Personally, I would think it's safe to assume that Nissan willl have addressed some of the trans/diff cooling issues but are unlikely to admit to it. Whether it will be enough for you track guys without resorting to additional coolers remains to be seen.

I have it on good authority that the price will be £72K (includes VAT increase to 20%). It's a little more than I would've liked to pay but I think I may be tempted. Will have to see how work does up to Christmas and then decide.


----------



## ROG350Z (Jun 15, 2008)

David.Yu said:


> Not really sure why Rog created another thread? A lot of answers are in the earlier one "Nurburgring this weekend" (which is also a better thread title!).
> 
> ...


Was supposed just to be a quick note to say watch this space - got a little out of hand ha ha!


----------



## David.Yu (Jun 28, 2001)

TAZZMAXX said:


> Apparently there will be no Black or Premium Edition, just one standard trim level but you can opt for the red seat inserts of required. Seats will be Recaros.
> 
> On another note, the suspension will have the ClubSport (Spec V) dampers that will hopefully remove some of the twitchiness and bounce.
> 
> ...


Where did you get that info from? We saw the Premium and Black Editions and sat in them! 
As for SpecV shocks, I thought they were not adjustable?
The new car will definitely retain adjustable shocks with a wider range of damping than currently to take advantage of the new stiffer chassis.

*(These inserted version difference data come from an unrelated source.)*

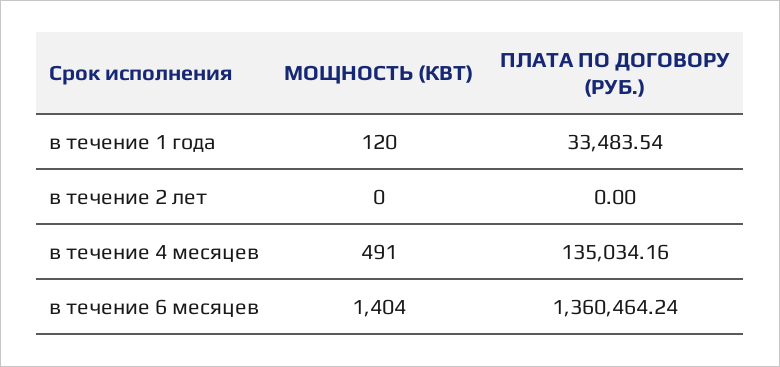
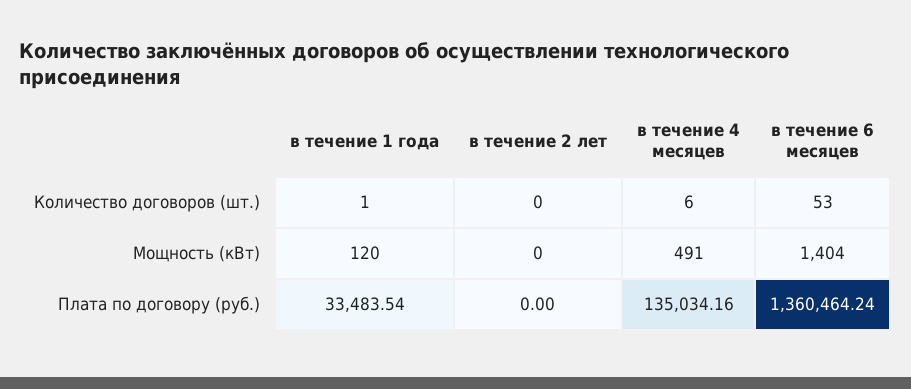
Количество договоров (шт.), в течение 1 года: none -> 1
Количество договоров (шт.), в течение 2 лет: none -> 0
Количество договоров (шт.), в течение 4 месяцев: none -> 6
Количество договоров (шт.), в течение 6 месяцев: none -> 53

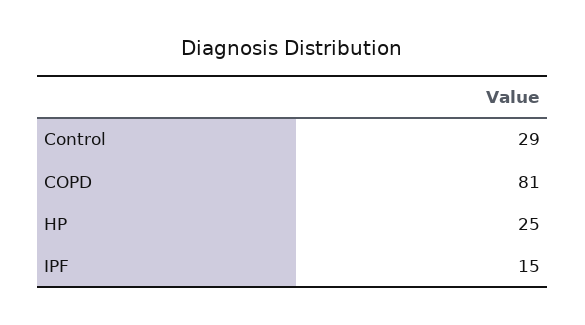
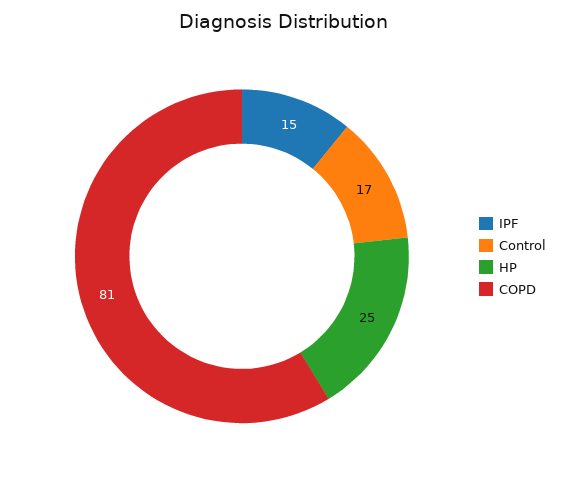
Control: 29 -> 17

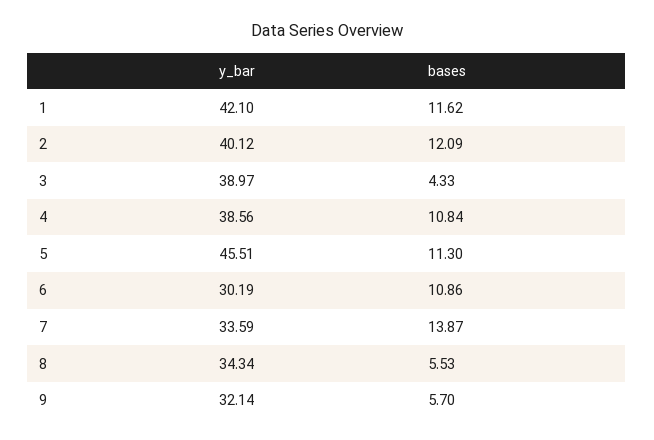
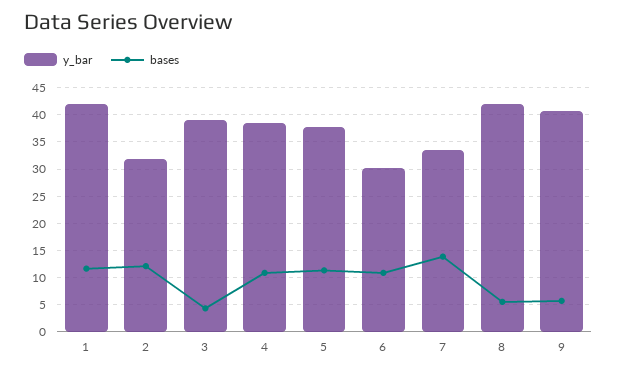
y_bar, 2: 40.12 -> 32.5
y_bar, 5: 45.51 -> 37.5
y_bar, 8: 34.34 -> 42.5
y_bar, 9: 32.14 -> 40

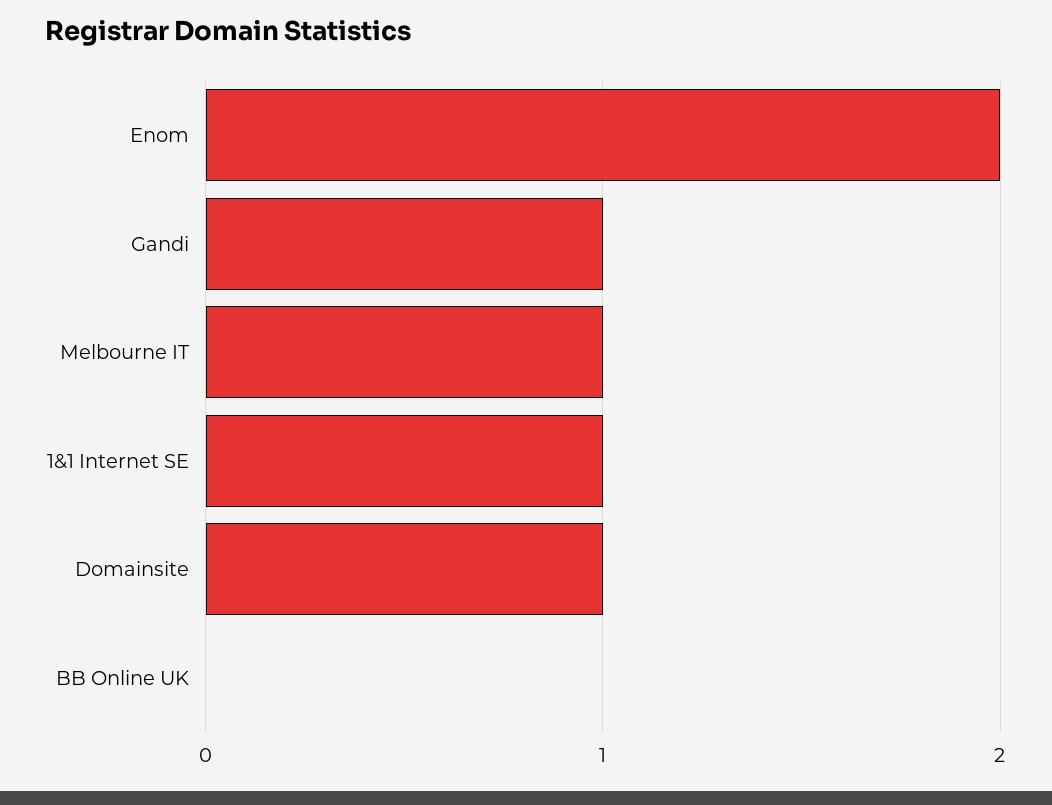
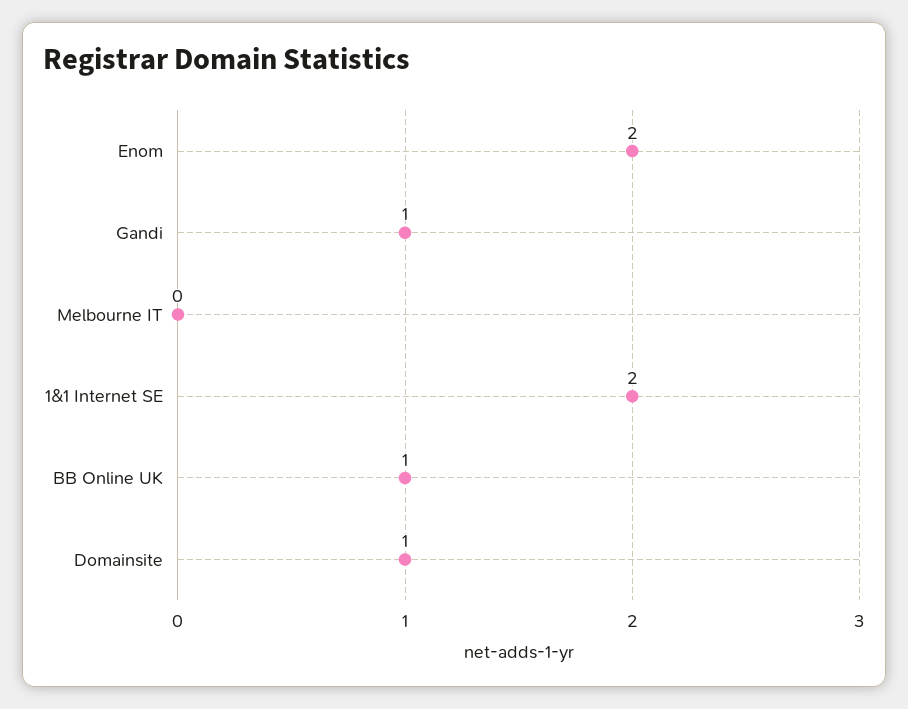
Melbourne IT: 1 -> 0
1&1 Internet SE: 1 -> 2
BB Online UK: 0 -> 1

Seeing as Simon Croft himself said that the price was going to be less than £70k inc VAT, I don't know who your source is...


----------



## TAZZMAXX (Mar 9, 2010)

David, I guess we'll have to wait and see. I think it's fair to say that a lot could change between now and next March so maybe it would be good to keep an open mind and not treat anything as though it's set in stone. Maybe bits of what we've both been told will be part of the final package?


----------



## David.Yu (Jun 28, 2001)

We saw a very clear presentation by Mizuno san about the new model range:

Pure Edition (aka Base Model). Nissan GB have already decided not to import this as the previous model represented less than 5% of total GT-R sales. Only shame is the carbon Spec V Recaros were only an option on this out of the mainstream models. Still a very expensive option, but not quite the £6k each they cost as a "spare part"!

Premium Edition. Light grey headlining and seats that look like the 09/10 models.

Black Edition. Very supportive Recaro full electric seats, red bolsters standard with red flash on gearknob. Black headlining.

M Edition. Luxury, fully customisable. He did NOT refer to it as the Egoist.

Spec V. No mention of any changes from current version, but still available.

Track Club. Non road legal track edition with slicks, race suspension, cage etc. 

I would guess the last three were unlikely to be offered in the UK.


----------



## Naranja (Dec 4, 2008)

David.Yu said:


> We saw a very clear presentation by Mizuno san about the new model range:
> 
> Pure Edition (aka Base Model). Nissan GB have already decided not to import this as the previous model represented less than 5% of total GT-R sales. Only shame is the carbon Spec V Recaros were only an option on this out of the mainstream models. Still a very expensive option, but not quite the £6k each they cost as a "spare part"!
> 
> ...


I can second that about the Black Edition Recaros, they were excellent; good looking and very supportive. They were all leather too, as opposed to the leather/alcantara in the premium model which, as David says, were very similar to current.


----------